From the outside, it looked like just another game and just another minor injury to a goaltender. Those involved know it wasn’t.

“March 29, 2018 was the day my life would change forever,” wrote Lehner in a first-person special for The Athletic recently.

Despite being in “a bad place” the night before, he started the game and battled through what was going on in his head. As the second period came to an end, he unravelled.

The scoreboard clock was ticking down so slowly. I just wanted to get back to the locker room. When zero finally hit, I walked back and sat in the trainer’s room. I could barely get my gear off. I broke down. I was having a major, full-blown panic attack. I thought I was suffering a heart attack. I had no idea what was happening.”

-Robin Lehner

The 27-year-old had finally reached his breaking point. His years of addiction to alcohol and sleeping pills had caught up to him. His negative, suicidal thoughts had become too much. He needed help.
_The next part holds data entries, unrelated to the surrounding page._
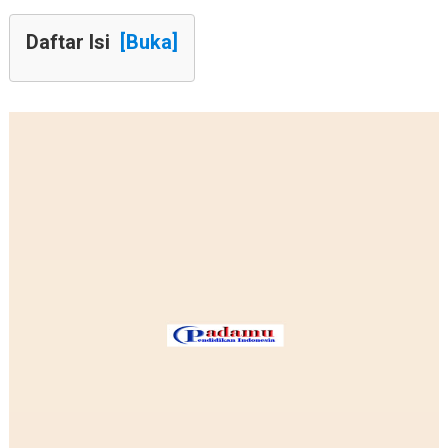
Daftar Isi
[Buka]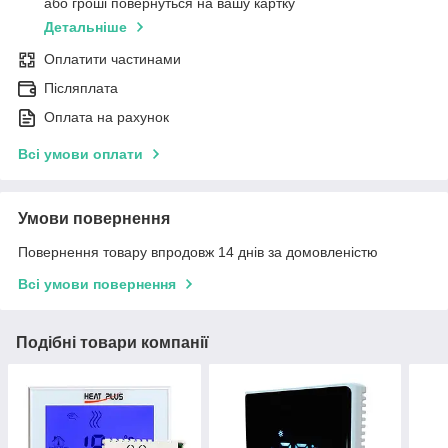
або гроші повернуться на вашу картку
Детальніше
Оплатити частинами
Післяплата
Оплата на рахунок
Всі умови оплати
Умови повернення
Повернення товару впродовж 14 днів за домовленістю
Всі умови повернення
Подібні товари компанії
The night before, he called Buffalo’s goalie coach Andrew Allen and told him that he didn’t think he could start against the Red Wings. In the end they agreed to talk about it in person at the rink and when he arrived, Lehner said he was good to go.

That couldn’t have been further from the truth.

Lehner played 53 games as the starting goaltender of the Buffalo Sabres last season. He posted a record of 14-26-9 with a 3.01 GAA and .908 SV%. (AP Photo/Jose Juarez)
Lehner played 53 games as the starting goaltender of the Buffalo Sabres last season. He posted a record of 14-26-9 with a 3.01 GAA and .908 SV%. (AP Photo/Jose Juarez)

The phone call I made to Andrew the night before?” he wrote. “I was drunk. I wanted to kill myself. I was extremely close multiple times. The battle playing hockey was nothing compared to the battle inside my brain. It was at its worst.”

The hockey community didn’t see the former second rounder for the rest of the season. It was during that time that he attended the NHL/NHLPA’s rehab program in Arizona and he went through a three-week detox. He was one of the worst cases they’d ever seen.

“I had been taking sleeping pills to sleep almost every night for seven years,” the Swede wrote. “I had not had an honest sleep in so long, my mind was in shock. I was hallucinating, fighting demons in my mind and having extreme and vivid dreams.”

He was diagnosed with bipolar 1 with manic phases five weeks into the treatment.

The Sabres were supportive throughout his healing process, especially general manager Jason Botterill. However, with Lehrer’s contract up at the conclusion of last season, Buffalo decided to go in a different direction.

After meeting with many teams about his future without receiving any offers, he got in contact with the New York Islanders president of hockey operations, Lou Lamoriello.

He signed a one-year deal with the team on July 3, just over three months after hitting rock bottom. Now sober and on Long Island, he’ll have the opportunity to help settle the Islanders’ goaltending situation. More importantly though, he’ll be able to continue to heal with his loved ones.

“I never want to make my family go through anything like that again,” wrote Lehner. “They deserve a dad and my wife, a real husband.”